Very cool Light-Ring/Tach Sensor Mount from mksj. Although I'm a long way from receiving my PM-935TS-3PH, I decided to use Mark's design drawings to model the mount and 3D print it to see how it would turn out. I am quite pleased with the results and see no reason why this would not work well. Here's a link to the print-files








						PM-935TS-3PH Spindle Tach/Halo Light Ring by Technidyne
					

Started acquiring stuff for upgrading my Precision Matthews PM-935TS-3PH Milling Machine which is on order at this time.  Here is a Tach Mount / LED Halo Spindle Light Designed by Mark (mksj) and posted on the Hobby-Machinist Forum.  I used his drawings and made a 3D model in Solidworks and...




					www.thingiverse.com


----------



## rogerl (Jun 7, 2021)

Mark:
That looks very nice. What are you sensing with the back gear sensor? I assume that you are using a proximity switch for this. Where is it mounted?

Thanks
Roger L


----------



## Cletus (Jun 7, 2021)

We are using a Hall effect sensor, that reads a pulse from a tiny magnet placed in the ring around the spindle. Since we are reading the spindle RPM directly, there's no need to sense the back-gear.


----------



## rogerl (Jun 7, 2021)

In the writeup Mark stated that he is using a switch to sense the machine was in back gear so he knows to turn the spindle the opposite direction when the forward push button is pushed.

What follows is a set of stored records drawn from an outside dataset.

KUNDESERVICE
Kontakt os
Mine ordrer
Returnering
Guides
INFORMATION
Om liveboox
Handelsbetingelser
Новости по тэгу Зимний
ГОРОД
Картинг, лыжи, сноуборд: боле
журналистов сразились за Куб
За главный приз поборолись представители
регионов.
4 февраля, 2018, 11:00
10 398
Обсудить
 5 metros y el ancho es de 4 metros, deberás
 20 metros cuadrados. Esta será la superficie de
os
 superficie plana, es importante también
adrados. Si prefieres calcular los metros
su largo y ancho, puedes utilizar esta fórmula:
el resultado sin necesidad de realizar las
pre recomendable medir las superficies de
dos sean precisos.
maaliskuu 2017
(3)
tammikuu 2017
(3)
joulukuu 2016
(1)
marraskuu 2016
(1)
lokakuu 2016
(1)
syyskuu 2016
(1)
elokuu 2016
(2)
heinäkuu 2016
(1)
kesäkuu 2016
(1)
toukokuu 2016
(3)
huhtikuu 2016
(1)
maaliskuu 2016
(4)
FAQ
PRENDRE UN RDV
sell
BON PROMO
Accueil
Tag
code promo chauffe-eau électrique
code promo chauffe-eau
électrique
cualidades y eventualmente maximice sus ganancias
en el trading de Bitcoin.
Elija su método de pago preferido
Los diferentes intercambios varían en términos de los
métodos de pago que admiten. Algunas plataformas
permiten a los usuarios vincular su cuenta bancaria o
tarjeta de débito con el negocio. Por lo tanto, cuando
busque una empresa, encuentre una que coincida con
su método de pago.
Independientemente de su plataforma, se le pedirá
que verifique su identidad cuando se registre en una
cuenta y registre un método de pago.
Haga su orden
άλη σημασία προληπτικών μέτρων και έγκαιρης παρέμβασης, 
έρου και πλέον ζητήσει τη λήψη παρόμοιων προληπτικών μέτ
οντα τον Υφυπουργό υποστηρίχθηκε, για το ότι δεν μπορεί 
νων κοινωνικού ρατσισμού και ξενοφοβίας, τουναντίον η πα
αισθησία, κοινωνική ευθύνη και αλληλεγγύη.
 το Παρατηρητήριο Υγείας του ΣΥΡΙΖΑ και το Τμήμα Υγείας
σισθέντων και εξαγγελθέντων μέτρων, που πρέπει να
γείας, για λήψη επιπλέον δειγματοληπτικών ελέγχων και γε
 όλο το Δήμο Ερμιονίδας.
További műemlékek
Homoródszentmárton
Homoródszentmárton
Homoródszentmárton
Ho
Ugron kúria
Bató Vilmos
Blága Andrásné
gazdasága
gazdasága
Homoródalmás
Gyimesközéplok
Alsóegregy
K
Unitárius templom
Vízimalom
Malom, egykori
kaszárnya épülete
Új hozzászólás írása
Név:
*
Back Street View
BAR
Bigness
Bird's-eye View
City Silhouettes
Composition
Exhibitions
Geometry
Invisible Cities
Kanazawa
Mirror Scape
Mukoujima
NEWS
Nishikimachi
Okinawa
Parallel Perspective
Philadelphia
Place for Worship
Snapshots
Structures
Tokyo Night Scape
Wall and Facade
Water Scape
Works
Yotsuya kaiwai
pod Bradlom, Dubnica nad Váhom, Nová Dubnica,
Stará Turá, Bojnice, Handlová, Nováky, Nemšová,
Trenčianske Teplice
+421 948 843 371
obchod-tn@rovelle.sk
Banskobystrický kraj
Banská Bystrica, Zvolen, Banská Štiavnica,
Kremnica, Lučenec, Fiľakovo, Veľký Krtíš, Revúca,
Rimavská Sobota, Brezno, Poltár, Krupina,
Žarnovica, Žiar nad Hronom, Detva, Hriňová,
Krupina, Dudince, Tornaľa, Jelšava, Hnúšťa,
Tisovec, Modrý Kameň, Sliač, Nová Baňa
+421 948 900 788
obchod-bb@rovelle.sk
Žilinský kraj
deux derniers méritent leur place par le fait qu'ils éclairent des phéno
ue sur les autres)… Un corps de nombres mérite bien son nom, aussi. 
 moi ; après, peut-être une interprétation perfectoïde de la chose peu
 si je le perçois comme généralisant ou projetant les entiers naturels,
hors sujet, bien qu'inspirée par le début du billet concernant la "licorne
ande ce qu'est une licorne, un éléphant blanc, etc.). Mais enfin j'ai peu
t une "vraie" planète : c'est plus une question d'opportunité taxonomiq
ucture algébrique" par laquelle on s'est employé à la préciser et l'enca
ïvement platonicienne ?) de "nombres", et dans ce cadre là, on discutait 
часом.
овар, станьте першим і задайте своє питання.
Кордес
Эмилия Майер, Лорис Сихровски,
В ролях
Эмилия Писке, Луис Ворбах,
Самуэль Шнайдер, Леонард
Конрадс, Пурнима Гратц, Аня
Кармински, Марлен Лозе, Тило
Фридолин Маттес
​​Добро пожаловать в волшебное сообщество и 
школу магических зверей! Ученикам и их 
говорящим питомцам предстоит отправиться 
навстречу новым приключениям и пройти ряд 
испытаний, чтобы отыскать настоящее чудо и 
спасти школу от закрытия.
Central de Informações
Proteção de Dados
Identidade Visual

To do this he would need to sense either the location of the back gear gear or the position of one of the levers when the machine is setup for back gear. I was wondering what he is sensing.

Roger L


----------



## mksj (Jun 7, 2021)

Roger, you are correct I use a small square proximity sensor for the back gear and also the auto reverse. They are much more compact and do not have to worry about physical contact for engagement. This is an example on my mill which is a single speed pulley with a back gear, it already had a Hi/Low mechanical switch for the tach speed range.


----------



## Cletus (Jun 7, 2021)

Ahhh! .....ok, my bad. Did not fully understand.


----------



## rogerl (Jun 7, 2021)

Mark:
For the 935 were you planning on using the upper arm or the side arm? 

Roger L


----------



## mksj (Jun 7, 2021)

Back gear selector, actual position and mounting would be based on the swing and location when in back gear. The sensors I use are shielded and have a 2 mm range, there are various types. They operate a relay which flips the VFD FOR/REV inputs, and a different relay then flips those inputs for auto-reverse when tapping. I also use an auto-start on mine for repetitive tapping.


----------



## rogerl (Jun 7, 2021)

Mark:
Thanks for all of the information. I currently have a toggle switch mounted to the side of the J head by back gear selector. When I move the selector I need to remember to flip the switch. I will look at the machine and see what will be necessary to mount the prox switch on my 935.

Thanks Again
Roger L


----------



## mksj (Jun 7, 2021)

You can use a simple mechanical roller limit switch or similar and it can then effect the direction change you want. I use the proximity sensors because I use relay controls, but my stock VFD mill head used a mechanical switch for the tachometer  scaling change.  Somewhat primitive that they did not add a dual pole switch pr a dual pole relay so the VFD direction would also flip.


----------



## Cletus (Jun 7, 2021)

Cool!   ......Thanks!
I have a couple of these laying around in my parts bin. Will use it with a DPDT relay to switch the VFD FWD/REV when back gear is engaged.


----------